**Source excerpt:**
In California, the shock tactics
employed by one pro-life militant are literally turning heads,
while aggravating both supporters of abortion and more cautious pro-lifers.
By Robert Kumpel
At 6:15 am in an
industrial park somewhere in central Los Angeles, a plain-looking warehouse is
unlocked. Beyond the iron gates and surveillance camera, another gate leads to a
truck yard, which in turn leads to giant doors. Inside, the trucks are being
warmed up. A few more people show up. Some are staff, some are volunteers, and
two of them are off-duty police officers who will escort the trucks.
The reason for all the
security is apparent when you look at the trucks. Photographs of aborted fetuses
are blown up to billboard size on each side of the bed on every truck. Over the
photos is the word “Choice” in quotation marks and a web address: www.
abortionNO.org. Some of the babies are juxtaposed against a dime which is as big
as their entire body—signifying a fetus in the earliest stages of pregnancy.
Every working day, five days a week, since June, these trucks have been on the
freeways of Los Angeles, turning heads for three hours as they drive through the
morning traffic.
A project that has been
planned and choreographed for years, the trucks are only the latest weapons
being used by the Center for Bio-Ethical Reform, a pro-life group dedicated to
forcing the American public to face an issue it would love to avoid. The group’s
founder and director, Gregg Cunningham, briefs the crew before leaving on
today’s run. Using a large map, he reveals his plan for what freeways they will
cover. Today it is a loop: 605 North to 60 East to 57 North, to 210 West to 134
West, to 405 South to the 10 East to 5 South and back to 605 South. “We will
drive this loop ad nauseum—that is, until every driver that has seen us is
nauseated!” Cunningham jokes. The session ends with a brief prayer. At 6:40,
everyone boards the trucks.
Everyone who rides wears
body armor: a 50-pound bulletproof vest with steel panels on all four sides of
the torso. Each vest has pepper spray in its pocket. Helmets are located under
the seats—just in case. Cunningham remarks:
The California Highway
Patrol turned down our application to armor-plate the cabs. Yet you can buy a
bulletproof Mercedes or BMW just by placing the order. We are being victimized
by content-based discrimination. That’s a case we could win in court if we ever
get around to filing a lawsuit. The windows are not bulletproof, but they are
coated with Mylar film, which can stop a brick. Nobody is ever going to pull us
out of a truck and do to us what Reginald Denny had done to him by Damien
Williams. We don’t put our people in harm’s way for the purpose of getting
beaten up.
As the trip begins, a
police car follows the convoy of trucks, keeping lanes clear behind them and
making sure no one can stalk the convoy upon return to the warehouse. The
security car and the trucks are equipped with video cameras that document all
surrounding activity on each trip. Each member of the convoy communicates with
the others by radio.
Cunningham explains:
Violence against
pro-lifers is under-reported because a lot of pro-life activists just don’t
think the police will do anything about it. And frequently they won’t do
anything about it. It’s harder to get district attorneys to prosecute it, and
it’s harder to get judges to find people guilty for it or penalize them
significantly. A judge is more likely to shrug off an assault against a
pro-lifer, but a bogus allegation of an assault against a pro-abort is likely to
land a pro-lifer in jail.

**Requirement 1:**
In the article on the Los Angeles truck campaign, condense the paragraph beginning "As the trip begins" into a short bulleted list that keeps its main facts.
**Requirement 2:**
From the article on the Los Angeles truck campaign, list each distinct freeway in the loop Cunningham maps out for the day's run, in the order they are first named.
**Requirement 3:**
Continue the article on the Los Angeles truck campaign, picking up right after its final sentence.
The herbarium catalog data that comes next is separate material and is unrelated to the article.

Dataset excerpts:
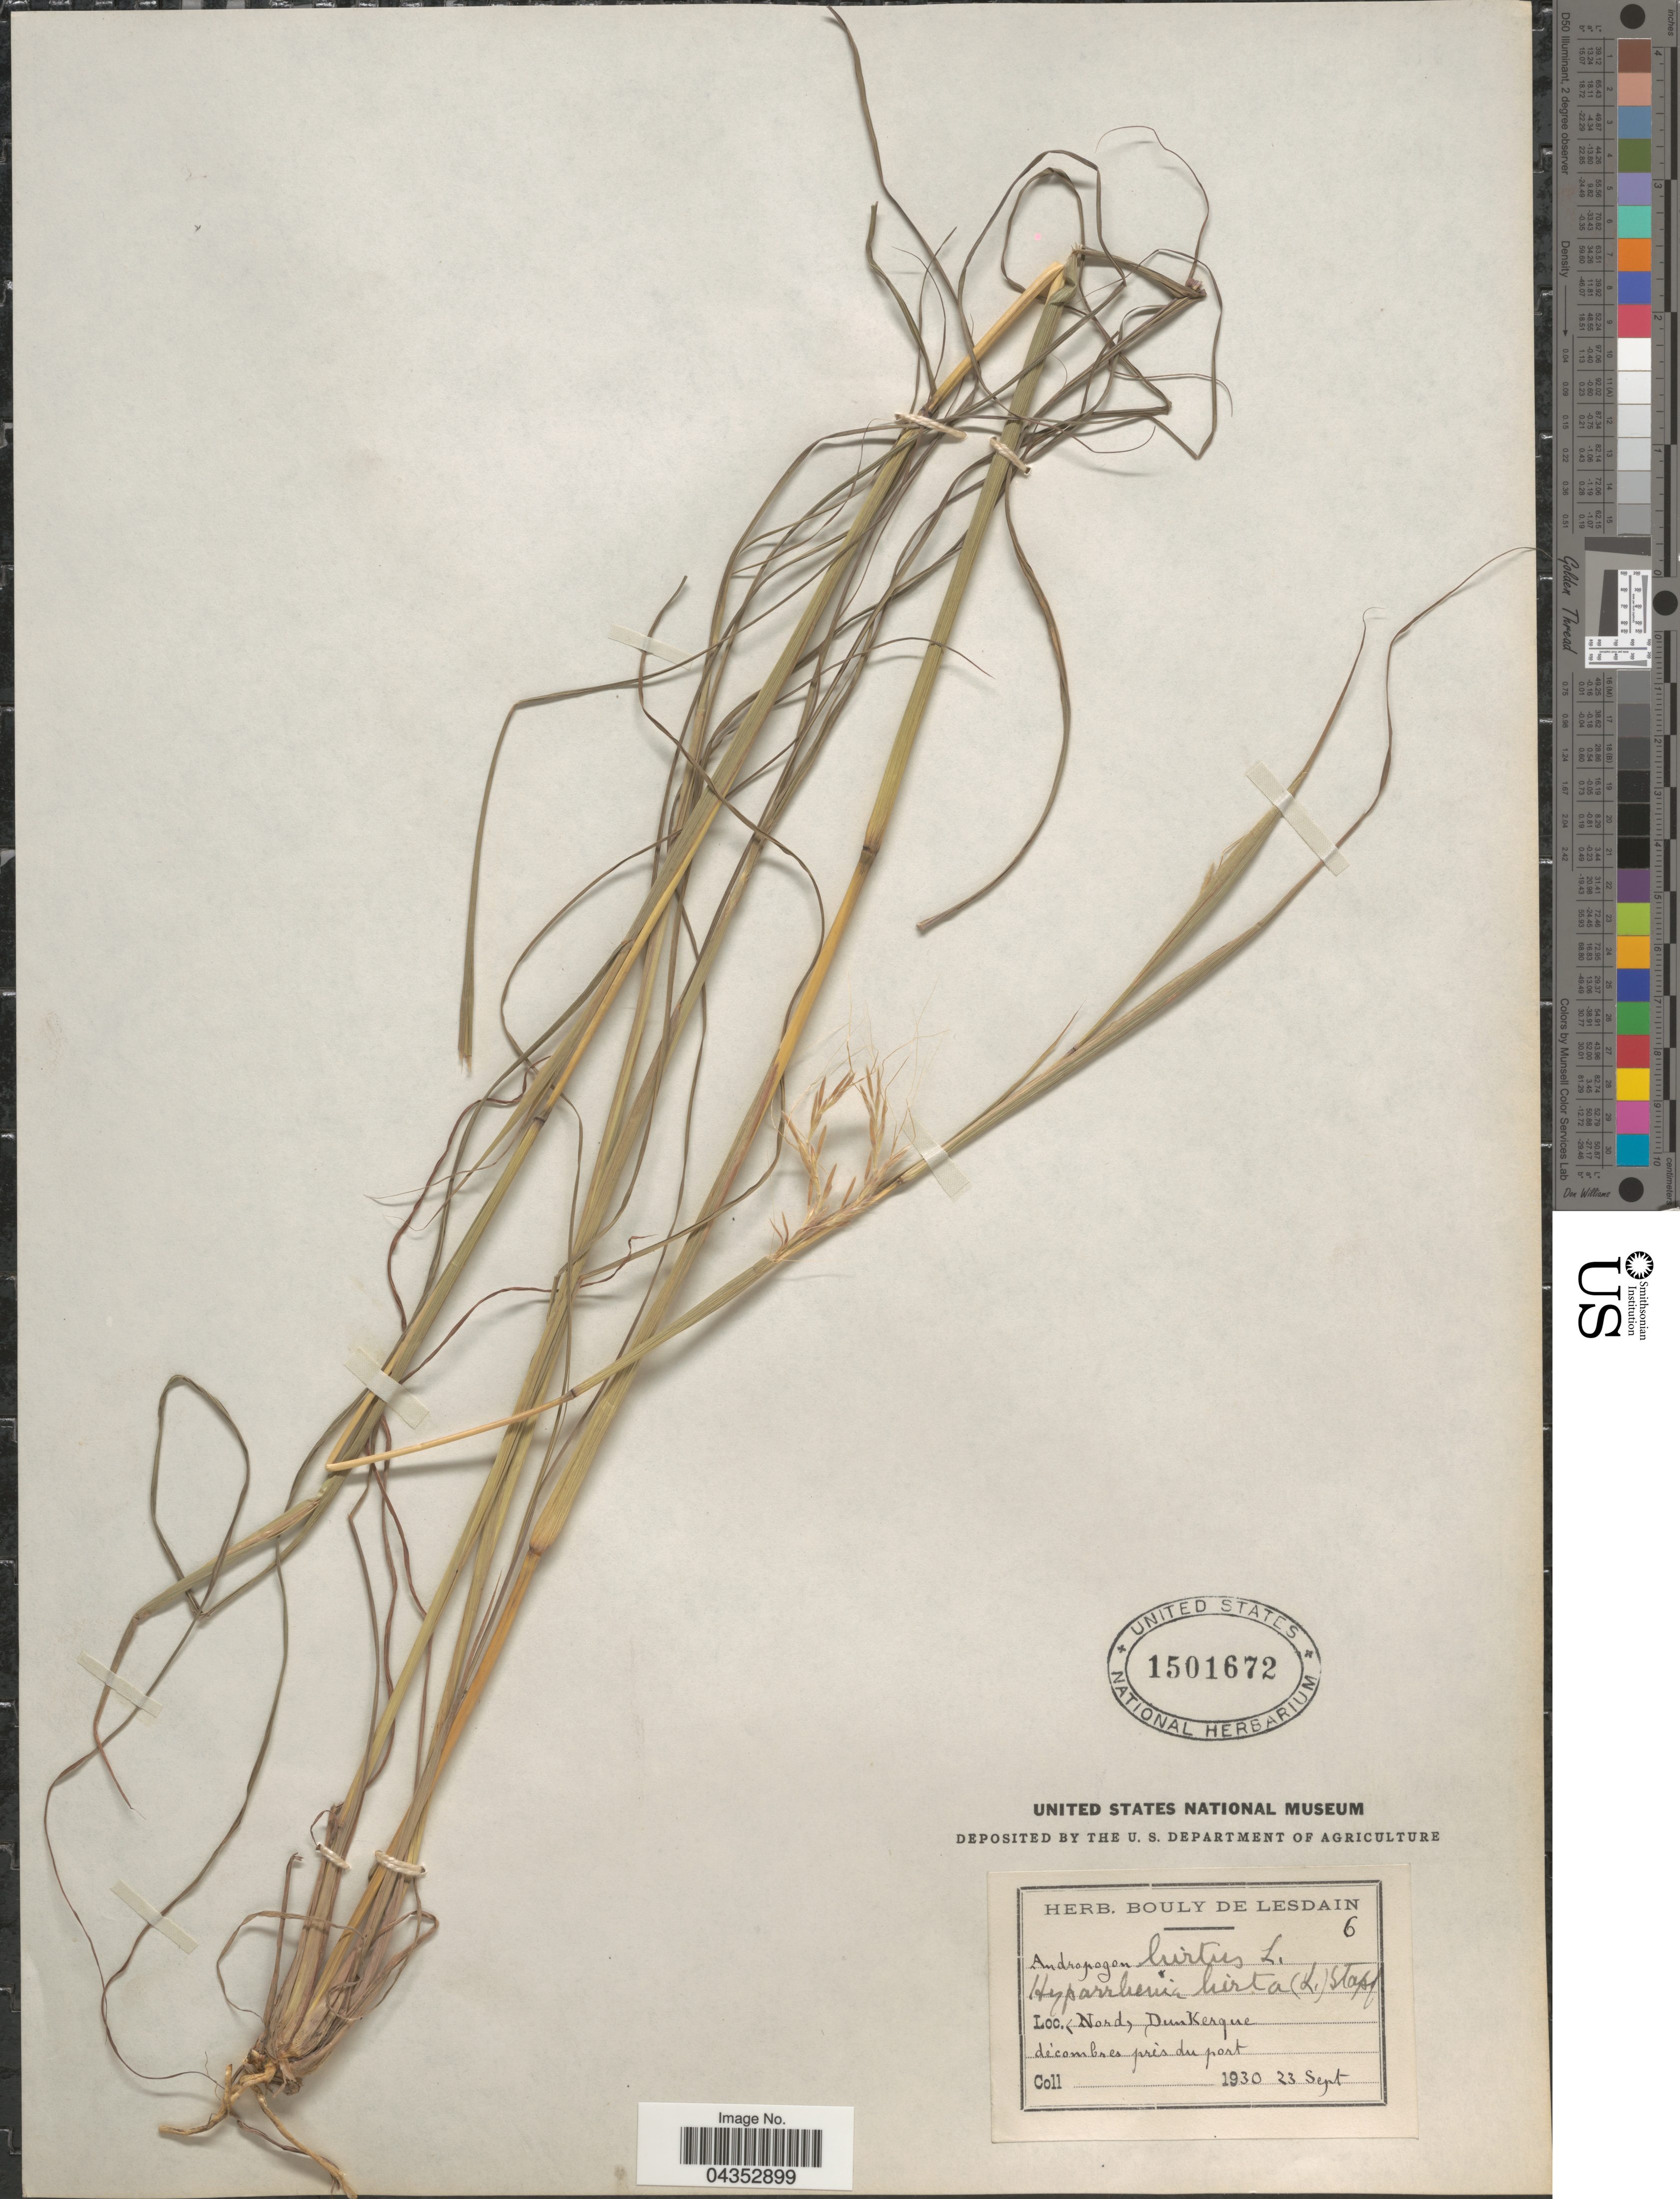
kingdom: Plantae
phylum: Tracheophyta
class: Liliopsida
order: Poales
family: Poaceae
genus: Hyparrhenia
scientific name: Hyparrhenia hirta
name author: (L.) Stapf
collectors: ex Herb. Bouly De Lesdain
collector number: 6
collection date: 1930-09-23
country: France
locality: <Nord> Dunkerque décombres près du port.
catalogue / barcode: US 1501672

**Expected answer 1:**
- A police car follows the truck convoy, keeps the lanes behind it clear, and makes sure no one can stalk the convoy back to the warehouse.
- The security car and the trucks carry video cameras that record all surrounding activity on each trip.
- Convoy members communicate with one another by radio.

**Expected answer 2:**
605, 60, 57, 210, 134, 405, 10, 5

**Expected answer 3:**
During the early part of
the trip, the trucks are going against the flow of the morning commute. Drivers
sitting in the stalled traffic on the other side of Highway 60 cannot miss the
message on each truck. The trucks move at 45 miles an hour, the minimum legal
speed on California’s Highways. As he drives, Cunningham explains his mission:
The truck campaign is an
outgrowth of the Genocide Awareness Project, which involves the display of large
photo murals out of doors on large university campuses. We’ve now been on 33
public campuses all over the country, setting up the murals outside of student
unions and what have you. Probably three quarters of a million students have
seen these pictures now.
That project was the
result of a fairly sophisticated analysis we’ve done on the history of social
reform, looking for the unchanging principles of social reform, going back 150
years or more. We’ve examined every movement from the abolition of child labor,
the abolition of slavery, the civil rights movement, the anti-Vietnam war
movement, et cetera.
Cunningham has infuriated
liberals by ripping a page right out of their playbook. “Successful social
reformers invariably used horrifying pictures to dramatize injustice,” he notes.
He continues:
Those pictures were then
used to confront the culture and prick the collective conscience. But since the
reformers were social liberals, they found sympathetic allies in the press, who
would publish and broadcast these photos. If we were to apply these principles
to pro-life activism, we could only do so up to the point which we had to rely
on the press.
Clearly the press, if not
hostile, is certainly not sympathetic to our point of view. So we had to come up
with a new mass medium, a way of putting these pictures into the heads of people
who are never going to see them on television or in newspapers or magazines or
billboards. It occurred to us that the freeway system is this multi-billion
dollar complex designed and built for transportation, but could be appropriated
for educational purposes. Commutes are getting longer and freeways are getting
more crowded each year, and you basically have a captive audience of people who
can’t change the channel and can’t turn the page when they see us.
Welcomes hostility
As Cunningham describes the project, his voice is earnest, steady, and gentle.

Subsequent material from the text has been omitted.